Thursday, 3 April 2008

Fair and Balanced reporting

JAKARTA - MOMENTS before their Adam Air Boeing 737 aircraft crashed into the sea, killing all 102 people on board, the two pilots were frantic.
'This is really bad. It is starting to fly like a bamboo ship. Pull up. Pull up. Pull up!' screamed one.

The other yelled: 'Crazy, this is crazy.'

Their last recorded words, captured by the cockpit voice recorder, were released yesterday by investigators who blamed errors by the two pilots and a faulty navigation system for the crash on New Year's Day last year.

Investigators found that the pilots had accidentally disconnected the autopilot system while trying to fix a problem in the navigation instruments.

'Without the autopilot, the plane went out of control, listing to the right and pitching down,' investigator Santoso Sayogo told a press conference yesterday.
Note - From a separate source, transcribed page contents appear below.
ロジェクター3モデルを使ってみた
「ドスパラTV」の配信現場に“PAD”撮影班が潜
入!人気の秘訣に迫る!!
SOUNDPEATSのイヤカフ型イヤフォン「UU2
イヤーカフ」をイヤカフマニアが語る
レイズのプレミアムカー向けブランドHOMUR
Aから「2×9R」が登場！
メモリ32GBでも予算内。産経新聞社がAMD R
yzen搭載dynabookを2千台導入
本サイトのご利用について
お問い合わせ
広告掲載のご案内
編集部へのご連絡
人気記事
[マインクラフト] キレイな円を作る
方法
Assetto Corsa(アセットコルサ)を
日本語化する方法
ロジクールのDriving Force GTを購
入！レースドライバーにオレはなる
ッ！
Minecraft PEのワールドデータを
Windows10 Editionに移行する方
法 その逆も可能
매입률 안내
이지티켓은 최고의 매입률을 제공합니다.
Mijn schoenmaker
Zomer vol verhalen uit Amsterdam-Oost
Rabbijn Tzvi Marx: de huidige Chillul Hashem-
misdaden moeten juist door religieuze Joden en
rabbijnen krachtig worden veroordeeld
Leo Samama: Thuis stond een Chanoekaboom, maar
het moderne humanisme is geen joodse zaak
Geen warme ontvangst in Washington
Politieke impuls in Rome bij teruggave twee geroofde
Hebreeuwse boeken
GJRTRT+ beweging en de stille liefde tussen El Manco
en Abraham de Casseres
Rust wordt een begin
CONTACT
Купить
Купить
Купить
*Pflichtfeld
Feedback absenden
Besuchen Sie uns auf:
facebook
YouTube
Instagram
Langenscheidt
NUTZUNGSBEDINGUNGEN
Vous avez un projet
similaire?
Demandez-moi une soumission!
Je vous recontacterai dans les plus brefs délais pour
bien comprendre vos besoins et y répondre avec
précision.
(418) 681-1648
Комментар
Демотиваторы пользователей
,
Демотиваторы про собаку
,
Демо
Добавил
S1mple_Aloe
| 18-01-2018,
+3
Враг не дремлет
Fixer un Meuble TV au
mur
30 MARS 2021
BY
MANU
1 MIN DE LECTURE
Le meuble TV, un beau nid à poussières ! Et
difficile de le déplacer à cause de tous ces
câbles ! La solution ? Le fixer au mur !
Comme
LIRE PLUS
The plane was flying from Java to an airport in the east of Indonesia when it spiralled from the sky at a height of 10,000m. It took around two minutes to hit the sea, investigators said.

Several days passed before fishermen and navy boats located floating wreckage off the island of Sulawesi. Both flight data recorders were eventually found on the sea bed. The plane's mostly intact fuselage remains under water.

No bodies were recovered.

Transport Minister Jusman Syafei Djamal said Adam Air had registered 154 defects in the Boeing 737-400's navigation system in the three months before the crash, showing that the plane was poorly maintained.

Indonesia's transport safety chief Tatang Kurniadi said: 'The accident happened because of a combination of several factors, including the failure of both pilots to intensively monitor flight instruments, especially in the last two minutes of the flight.'

The pilots had reported the navigation system problem but sounded unconcerned, even joking just 20 minutes before the plane went down.

Later, as they tried to fix the problem, the autopilot disengaged, causing the plane to bank to the right.

The pilots were apparently unaware that they were now flying the plane and ignored 'a number of initial alerts, warnings and changes to displays' indicating the jetliner's increasingly critical situation, the National Transportation Safety Committee report said.

They were so preoccupied with the repair work they were attempting that they did not act to stop the plane's descent and prevent it from going out of control.

Well, there’s that article. Is there anything wrong with the article? I don’t think so. But look at the way that the Straits Times headlined it. “Pilots were joking and unconcerned just before crash”. This is a blatant foul which makes the pilots look really bad. But is this true?

We know that the pilots made a serious mistake in disconnecting the autopilot while trying to repair the navigation system. But that is not due to negligence. Nobody who makes a mistake in a split second should be blamed too much. If they are joking and laughing well their job is a stressful one and you can’t expect anybody to be serious all the time. Everybody knows that Indonesians like to laugh and joke.

It’s clear that the airline is to be blamed for faulty maintenance. Or you could even attribute it to the proliferation of all these budget airlines proclaimed not long ago to be the great and wonderful thing of the future. Airplanes so wonderful they don’t even need to be maintained. Governments who think that when they hands off and not regulate commercial air transport industry they are not fucking around with peoples’ lives.

Most convenient thing to do in this case is to let the dead assume all the blame. Meanwhile I feel sorry for the pilots who not only have to screw around with shitty equipment and endanger all their lives but risk these reporters slanting stories against them and letting their families face the wrath of the victims’ families.